The rapidly changing landscape of AI in healthcare has naturally raised concerns about the impact on medicine and on society as a whole. One concern is the potential to increase inequality in healthcare, creating a division between groups with access to the cutting edge healthcare AI and those groups without these advantages.

Healthcare data protection

In 2019 it was reported that the UK’s National Health Service had signed a number of data sharing agreements with Google Health, allowing the company access to the sensitive records of more than a million NHS patients. Google’s plans included a project to detect eye disease from retinal scans with high accuracy. Many in the UK expressed their unease at their data potentially being shared with a large multinational without their explicit consent.

In Europe patients’ data is protected by the GDPR, and in the USA by the HIPAA. However, nearly all healthcare machine learning models require access to extremely sensitive data for their development, and it has been difficult to reach a balance between permitting the development of these models and preventing abuse of patient data by nefarious parties. Imagine, for example, if a health insurance company were able to obtain highly sensitive patient data such as genomics data, allowing them to boost premiums for patients based on this information before those patients are even aware of their risk status.

Explainability of AI for healthcare

Other concerns frequently raised about AI in healthcare include the danger of black box models, which deliver a decision without any accountability or explanation of the reasoning behind the decision. This can be mitigated either by simplifying the machine learning model used or resorting to explainable machine learning models.
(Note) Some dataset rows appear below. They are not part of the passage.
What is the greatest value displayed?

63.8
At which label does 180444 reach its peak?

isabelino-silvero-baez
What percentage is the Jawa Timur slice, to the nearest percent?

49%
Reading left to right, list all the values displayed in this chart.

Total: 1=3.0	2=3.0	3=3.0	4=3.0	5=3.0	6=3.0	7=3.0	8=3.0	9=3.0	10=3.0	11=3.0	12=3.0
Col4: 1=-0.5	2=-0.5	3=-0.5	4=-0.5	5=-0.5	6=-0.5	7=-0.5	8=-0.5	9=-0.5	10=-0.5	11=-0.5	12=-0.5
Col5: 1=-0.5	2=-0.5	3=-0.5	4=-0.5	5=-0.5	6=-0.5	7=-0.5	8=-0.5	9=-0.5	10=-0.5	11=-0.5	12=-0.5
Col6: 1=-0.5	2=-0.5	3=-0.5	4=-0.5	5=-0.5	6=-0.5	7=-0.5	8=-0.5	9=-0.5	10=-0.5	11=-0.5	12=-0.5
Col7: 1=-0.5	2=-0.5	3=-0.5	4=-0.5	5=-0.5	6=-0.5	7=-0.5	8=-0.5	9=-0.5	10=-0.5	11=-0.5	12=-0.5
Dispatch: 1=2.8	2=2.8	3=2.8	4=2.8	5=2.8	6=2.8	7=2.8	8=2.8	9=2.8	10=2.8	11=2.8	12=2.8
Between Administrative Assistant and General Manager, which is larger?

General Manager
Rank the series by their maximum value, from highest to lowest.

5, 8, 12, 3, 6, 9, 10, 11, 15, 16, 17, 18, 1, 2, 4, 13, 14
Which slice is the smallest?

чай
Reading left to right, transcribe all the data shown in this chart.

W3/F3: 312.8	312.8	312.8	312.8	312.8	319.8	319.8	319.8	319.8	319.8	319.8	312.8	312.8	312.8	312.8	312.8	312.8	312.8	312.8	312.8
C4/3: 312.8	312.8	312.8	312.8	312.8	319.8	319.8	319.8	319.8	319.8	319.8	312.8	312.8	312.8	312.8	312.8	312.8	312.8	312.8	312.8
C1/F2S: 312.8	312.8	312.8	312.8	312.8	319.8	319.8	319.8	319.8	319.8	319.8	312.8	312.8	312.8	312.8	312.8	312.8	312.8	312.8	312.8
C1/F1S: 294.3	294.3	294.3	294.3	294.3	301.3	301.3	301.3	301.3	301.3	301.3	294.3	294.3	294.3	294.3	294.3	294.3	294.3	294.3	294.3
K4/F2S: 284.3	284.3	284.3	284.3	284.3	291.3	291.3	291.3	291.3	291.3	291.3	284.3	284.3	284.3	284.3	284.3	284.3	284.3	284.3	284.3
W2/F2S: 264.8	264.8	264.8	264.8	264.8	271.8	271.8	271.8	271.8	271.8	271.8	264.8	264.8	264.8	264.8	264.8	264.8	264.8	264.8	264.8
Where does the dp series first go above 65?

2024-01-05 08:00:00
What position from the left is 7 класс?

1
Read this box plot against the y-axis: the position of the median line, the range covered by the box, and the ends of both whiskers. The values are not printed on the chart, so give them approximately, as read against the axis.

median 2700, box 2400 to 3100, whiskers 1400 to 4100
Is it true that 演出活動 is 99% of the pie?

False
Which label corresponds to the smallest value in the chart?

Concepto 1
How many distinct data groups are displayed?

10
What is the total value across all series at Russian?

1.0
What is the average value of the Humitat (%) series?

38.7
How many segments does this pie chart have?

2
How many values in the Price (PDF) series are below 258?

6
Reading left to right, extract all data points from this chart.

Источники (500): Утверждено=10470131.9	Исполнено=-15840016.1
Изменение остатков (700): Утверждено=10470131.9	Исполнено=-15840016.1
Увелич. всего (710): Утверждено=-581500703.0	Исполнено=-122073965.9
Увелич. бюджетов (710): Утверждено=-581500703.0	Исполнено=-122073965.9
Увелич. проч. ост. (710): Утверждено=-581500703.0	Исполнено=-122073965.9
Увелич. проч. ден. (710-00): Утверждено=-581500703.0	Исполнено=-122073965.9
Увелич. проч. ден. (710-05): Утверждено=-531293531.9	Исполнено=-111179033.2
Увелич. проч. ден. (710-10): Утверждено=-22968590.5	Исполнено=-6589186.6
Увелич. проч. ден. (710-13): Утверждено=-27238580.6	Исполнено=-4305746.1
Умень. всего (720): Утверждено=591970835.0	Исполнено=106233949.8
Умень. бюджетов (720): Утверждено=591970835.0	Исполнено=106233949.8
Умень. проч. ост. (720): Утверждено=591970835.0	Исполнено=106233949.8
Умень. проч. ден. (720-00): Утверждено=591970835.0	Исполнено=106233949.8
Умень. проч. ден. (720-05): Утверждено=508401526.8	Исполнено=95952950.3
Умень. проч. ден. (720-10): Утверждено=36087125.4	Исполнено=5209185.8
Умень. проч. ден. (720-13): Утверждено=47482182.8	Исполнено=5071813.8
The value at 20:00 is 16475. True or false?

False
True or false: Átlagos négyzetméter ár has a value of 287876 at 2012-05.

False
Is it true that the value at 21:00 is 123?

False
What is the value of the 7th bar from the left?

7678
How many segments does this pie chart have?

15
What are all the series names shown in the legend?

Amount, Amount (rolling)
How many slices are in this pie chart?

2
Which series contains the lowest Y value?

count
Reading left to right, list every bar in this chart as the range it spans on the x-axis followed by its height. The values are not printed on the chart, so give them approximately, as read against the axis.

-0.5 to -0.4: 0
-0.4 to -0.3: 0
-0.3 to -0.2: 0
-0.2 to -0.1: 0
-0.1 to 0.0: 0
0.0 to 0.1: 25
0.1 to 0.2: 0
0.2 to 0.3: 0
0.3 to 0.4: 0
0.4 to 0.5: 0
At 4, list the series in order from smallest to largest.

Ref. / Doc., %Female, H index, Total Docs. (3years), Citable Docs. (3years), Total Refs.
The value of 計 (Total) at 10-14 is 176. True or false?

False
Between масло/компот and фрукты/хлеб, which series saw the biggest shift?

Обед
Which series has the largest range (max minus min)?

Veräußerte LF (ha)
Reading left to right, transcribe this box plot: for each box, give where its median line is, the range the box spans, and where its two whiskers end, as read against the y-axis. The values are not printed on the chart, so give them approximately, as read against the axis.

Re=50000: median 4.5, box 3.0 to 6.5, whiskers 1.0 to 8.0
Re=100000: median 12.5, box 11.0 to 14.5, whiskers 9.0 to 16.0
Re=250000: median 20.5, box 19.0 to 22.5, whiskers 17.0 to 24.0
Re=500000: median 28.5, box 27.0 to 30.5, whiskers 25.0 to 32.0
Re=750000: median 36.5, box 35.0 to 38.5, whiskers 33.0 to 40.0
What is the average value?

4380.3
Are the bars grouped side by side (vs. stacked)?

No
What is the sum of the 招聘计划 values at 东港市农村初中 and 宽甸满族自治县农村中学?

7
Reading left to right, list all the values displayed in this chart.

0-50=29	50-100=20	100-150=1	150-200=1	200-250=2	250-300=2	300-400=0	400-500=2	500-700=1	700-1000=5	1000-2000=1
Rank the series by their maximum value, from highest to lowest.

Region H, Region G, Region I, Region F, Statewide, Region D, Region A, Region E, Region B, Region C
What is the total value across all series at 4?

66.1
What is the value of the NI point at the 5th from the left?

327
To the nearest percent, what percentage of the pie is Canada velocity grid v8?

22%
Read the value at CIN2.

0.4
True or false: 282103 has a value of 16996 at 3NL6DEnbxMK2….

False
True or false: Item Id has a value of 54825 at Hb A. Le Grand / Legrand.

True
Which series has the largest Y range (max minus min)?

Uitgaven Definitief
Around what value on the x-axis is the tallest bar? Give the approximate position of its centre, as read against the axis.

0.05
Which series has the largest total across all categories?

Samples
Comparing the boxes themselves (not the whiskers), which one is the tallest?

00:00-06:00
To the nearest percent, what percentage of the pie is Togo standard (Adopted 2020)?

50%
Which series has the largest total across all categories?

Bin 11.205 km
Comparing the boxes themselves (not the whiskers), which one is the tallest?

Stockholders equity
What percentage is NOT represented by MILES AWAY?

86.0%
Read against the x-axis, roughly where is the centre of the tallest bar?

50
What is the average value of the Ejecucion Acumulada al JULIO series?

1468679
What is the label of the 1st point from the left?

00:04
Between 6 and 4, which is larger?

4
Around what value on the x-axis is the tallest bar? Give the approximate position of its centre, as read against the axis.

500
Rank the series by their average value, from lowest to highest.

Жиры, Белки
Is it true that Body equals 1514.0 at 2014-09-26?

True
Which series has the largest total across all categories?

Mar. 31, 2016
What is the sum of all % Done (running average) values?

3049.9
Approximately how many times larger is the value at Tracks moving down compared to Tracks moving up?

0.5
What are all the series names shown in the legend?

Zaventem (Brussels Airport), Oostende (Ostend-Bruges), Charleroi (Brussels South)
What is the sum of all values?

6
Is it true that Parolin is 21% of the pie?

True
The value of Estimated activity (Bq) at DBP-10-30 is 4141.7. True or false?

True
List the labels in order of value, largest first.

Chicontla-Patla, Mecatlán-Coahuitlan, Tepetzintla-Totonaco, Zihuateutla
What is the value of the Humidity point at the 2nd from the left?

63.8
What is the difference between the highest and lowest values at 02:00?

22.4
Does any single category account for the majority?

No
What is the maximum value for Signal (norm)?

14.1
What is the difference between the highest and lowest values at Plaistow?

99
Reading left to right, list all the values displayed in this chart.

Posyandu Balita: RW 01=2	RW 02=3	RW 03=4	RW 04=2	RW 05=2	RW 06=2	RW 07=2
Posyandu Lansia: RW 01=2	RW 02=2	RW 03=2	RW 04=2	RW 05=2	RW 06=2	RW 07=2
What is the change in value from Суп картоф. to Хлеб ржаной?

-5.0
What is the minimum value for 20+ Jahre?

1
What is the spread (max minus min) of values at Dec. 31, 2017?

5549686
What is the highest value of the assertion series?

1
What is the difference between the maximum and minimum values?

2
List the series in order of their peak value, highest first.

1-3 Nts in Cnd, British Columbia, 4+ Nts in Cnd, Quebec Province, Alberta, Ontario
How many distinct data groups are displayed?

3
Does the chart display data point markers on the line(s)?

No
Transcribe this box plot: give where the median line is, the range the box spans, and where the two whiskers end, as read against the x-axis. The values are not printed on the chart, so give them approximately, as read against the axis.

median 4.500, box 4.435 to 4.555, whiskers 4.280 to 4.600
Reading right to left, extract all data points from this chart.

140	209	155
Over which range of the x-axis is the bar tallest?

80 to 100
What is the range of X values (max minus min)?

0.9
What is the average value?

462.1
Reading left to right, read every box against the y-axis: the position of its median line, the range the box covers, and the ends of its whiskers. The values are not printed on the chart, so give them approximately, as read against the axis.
Algorithmic bias in healthcare AI

Finally, many have raised the issue of bias in machine learning having an adverse affect on the healthcare received by minorities and exacerbating the inequalities already existing in societies. Examples include a diagnostic model trained on white males failing to achieve the same accuracy for other groups. Fortunately, with rigorous quality control it is possible to address the issue of algorithmic bias and allay these concerns.